* **TASK OBJECTIVE**
Scan the entries below. List each line with "KiCad".

Machine-readable hardware designs:
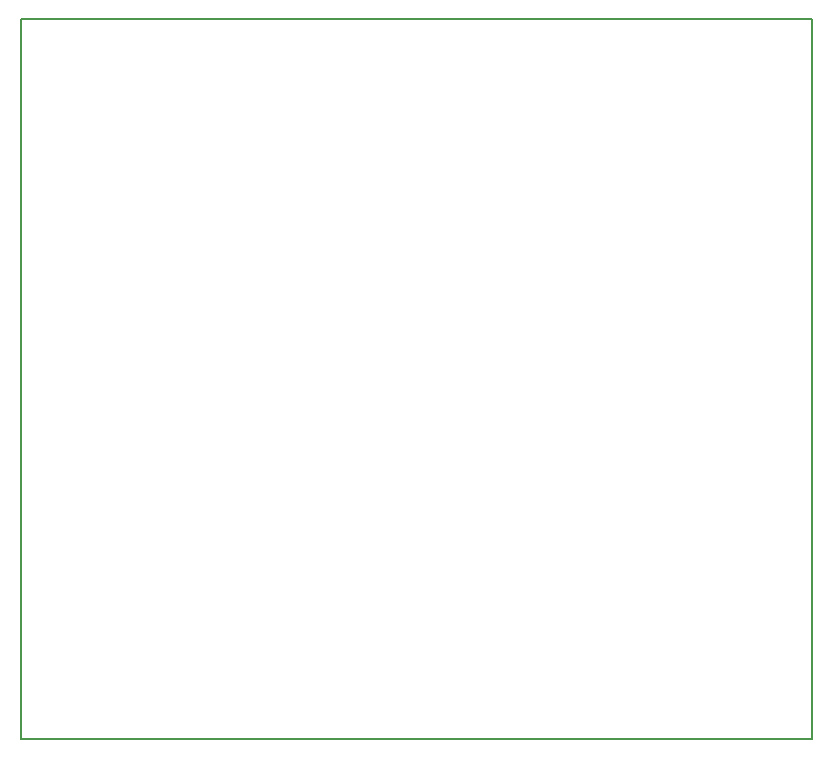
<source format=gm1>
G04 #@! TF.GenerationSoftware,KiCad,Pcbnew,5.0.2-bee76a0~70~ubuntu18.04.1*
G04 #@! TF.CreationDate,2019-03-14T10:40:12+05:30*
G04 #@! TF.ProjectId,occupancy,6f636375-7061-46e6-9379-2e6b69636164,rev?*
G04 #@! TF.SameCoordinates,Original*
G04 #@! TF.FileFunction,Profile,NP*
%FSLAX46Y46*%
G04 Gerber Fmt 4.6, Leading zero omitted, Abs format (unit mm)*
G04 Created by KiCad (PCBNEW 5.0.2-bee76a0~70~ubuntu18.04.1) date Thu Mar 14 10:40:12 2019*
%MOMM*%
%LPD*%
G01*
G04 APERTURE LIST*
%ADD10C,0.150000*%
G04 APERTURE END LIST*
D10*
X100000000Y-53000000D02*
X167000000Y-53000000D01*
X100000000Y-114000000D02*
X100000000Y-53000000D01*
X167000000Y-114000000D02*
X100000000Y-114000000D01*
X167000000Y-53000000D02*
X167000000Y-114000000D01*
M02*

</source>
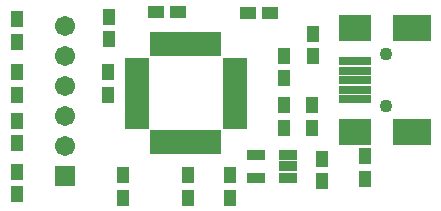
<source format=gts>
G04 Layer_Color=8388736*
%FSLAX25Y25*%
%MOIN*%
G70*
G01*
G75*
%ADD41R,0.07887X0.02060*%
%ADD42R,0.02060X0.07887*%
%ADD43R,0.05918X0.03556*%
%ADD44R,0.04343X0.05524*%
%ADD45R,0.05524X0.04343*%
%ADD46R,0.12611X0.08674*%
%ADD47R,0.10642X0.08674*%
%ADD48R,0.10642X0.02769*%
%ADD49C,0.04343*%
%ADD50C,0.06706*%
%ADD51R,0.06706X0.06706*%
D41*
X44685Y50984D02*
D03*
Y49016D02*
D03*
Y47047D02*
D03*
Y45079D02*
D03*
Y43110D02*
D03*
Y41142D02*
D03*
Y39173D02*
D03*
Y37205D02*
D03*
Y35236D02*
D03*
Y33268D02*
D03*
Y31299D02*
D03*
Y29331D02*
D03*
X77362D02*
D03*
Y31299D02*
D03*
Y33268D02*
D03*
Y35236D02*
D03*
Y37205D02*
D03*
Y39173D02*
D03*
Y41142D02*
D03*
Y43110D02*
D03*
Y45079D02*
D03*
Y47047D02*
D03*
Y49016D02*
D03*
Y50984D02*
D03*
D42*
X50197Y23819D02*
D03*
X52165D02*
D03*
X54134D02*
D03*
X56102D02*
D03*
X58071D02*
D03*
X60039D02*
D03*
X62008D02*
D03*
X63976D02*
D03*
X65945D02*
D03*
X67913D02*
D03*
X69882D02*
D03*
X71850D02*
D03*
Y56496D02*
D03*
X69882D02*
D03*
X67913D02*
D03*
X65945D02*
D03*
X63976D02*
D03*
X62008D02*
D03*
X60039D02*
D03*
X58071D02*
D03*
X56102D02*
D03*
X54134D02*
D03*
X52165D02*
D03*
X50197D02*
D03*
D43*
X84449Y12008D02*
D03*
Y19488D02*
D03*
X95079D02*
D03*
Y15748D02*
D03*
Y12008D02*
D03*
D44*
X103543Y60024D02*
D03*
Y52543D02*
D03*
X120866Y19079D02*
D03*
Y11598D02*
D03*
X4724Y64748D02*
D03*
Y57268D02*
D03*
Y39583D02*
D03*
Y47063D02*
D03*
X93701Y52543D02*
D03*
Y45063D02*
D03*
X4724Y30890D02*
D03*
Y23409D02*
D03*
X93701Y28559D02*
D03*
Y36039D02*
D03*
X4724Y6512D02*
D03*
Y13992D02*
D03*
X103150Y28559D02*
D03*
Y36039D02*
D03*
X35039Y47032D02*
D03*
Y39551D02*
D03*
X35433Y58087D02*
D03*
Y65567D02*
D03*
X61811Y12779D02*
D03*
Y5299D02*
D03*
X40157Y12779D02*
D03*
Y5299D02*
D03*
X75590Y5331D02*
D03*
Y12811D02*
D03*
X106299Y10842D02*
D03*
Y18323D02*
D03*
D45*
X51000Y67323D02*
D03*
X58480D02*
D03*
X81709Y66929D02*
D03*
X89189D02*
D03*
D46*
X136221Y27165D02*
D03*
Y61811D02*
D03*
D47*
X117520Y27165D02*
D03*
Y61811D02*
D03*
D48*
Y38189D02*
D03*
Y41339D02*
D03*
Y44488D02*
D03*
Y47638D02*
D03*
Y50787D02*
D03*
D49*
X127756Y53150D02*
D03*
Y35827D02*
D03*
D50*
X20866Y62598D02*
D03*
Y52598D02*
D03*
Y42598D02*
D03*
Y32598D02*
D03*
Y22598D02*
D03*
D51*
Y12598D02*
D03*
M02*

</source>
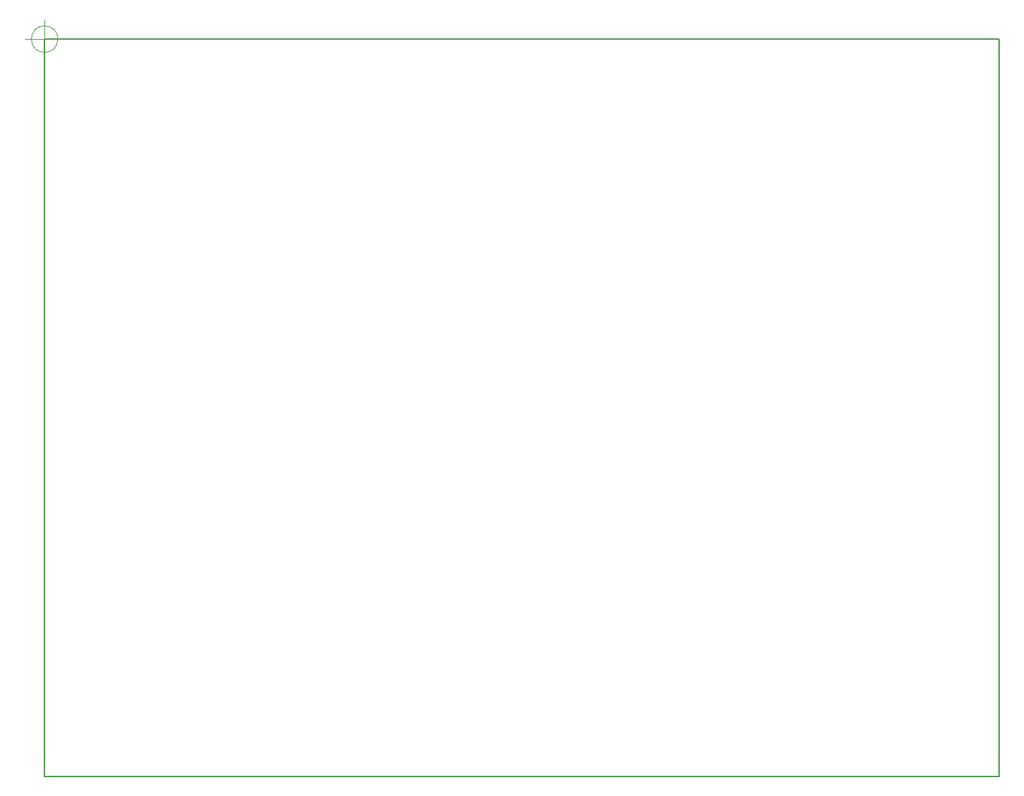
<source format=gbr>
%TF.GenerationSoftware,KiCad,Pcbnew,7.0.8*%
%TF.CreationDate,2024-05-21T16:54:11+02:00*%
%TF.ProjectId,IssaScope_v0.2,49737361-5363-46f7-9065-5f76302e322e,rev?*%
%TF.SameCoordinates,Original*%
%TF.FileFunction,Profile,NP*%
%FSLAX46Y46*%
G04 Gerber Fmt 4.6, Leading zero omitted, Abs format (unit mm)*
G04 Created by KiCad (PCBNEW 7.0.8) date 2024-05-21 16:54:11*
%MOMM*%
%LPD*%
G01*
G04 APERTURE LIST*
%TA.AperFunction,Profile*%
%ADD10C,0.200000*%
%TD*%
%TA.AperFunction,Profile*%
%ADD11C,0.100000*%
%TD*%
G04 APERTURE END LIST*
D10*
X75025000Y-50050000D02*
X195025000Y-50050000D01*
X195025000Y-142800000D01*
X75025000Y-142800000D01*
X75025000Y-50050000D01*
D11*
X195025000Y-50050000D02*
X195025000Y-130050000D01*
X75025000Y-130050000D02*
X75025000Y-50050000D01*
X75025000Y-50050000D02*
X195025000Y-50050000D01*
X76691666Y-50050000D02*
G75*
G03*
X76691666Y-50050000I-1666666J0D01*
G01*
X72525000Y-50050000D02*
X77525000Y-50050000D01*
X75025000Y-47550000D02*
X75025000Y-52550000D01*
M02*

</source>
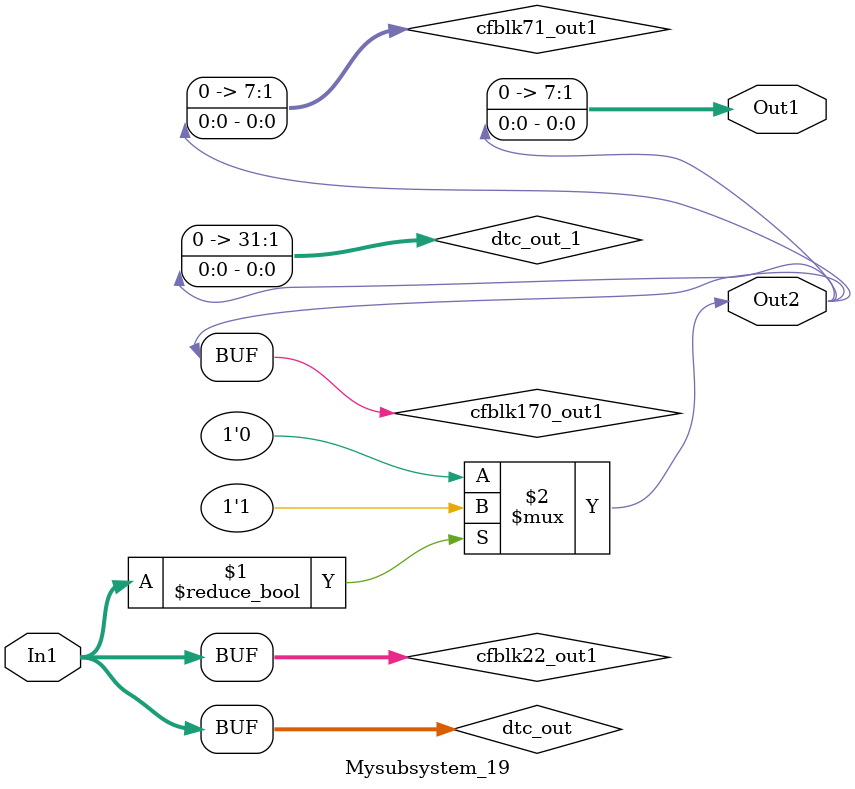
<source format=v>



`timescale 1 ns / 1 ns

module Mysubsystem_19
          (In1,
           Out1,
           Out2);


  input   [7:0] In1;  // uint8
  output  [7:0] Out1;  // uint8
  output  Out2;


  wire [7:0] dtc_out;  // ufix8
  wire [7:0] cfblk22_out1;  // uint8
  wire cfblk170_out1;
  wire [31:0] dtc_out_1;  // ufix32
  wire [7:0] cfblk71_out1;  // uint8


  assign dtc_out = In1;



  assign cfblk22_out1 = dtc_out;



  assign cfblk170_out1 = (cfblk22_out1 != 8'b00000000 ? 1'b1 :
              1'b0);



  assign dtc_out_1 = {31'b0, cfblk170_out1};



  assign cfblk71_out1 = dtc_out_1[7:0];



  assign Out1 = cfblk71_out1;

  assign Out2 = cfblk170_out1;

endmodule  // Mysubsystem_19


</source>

* **YOUR RESPONSE**
G04 #@! TF.GenerationSoftware,KiCad,Pcbnew,5.0.2-bee76a0~70~ubuntu18.04.1*
G04 Created by KiCad (PCBNEW 5.0.2-bee76a0~70~ubuntu18.04.1) date Thu Mar 14 10:40:12 2019*
%TF.GenerationSoftware,KiCad,Pcbnew,7.0.8*%
G04 Created by KiCad (PCBNEW 7.0.8) date 2024-05-21 16:54:11*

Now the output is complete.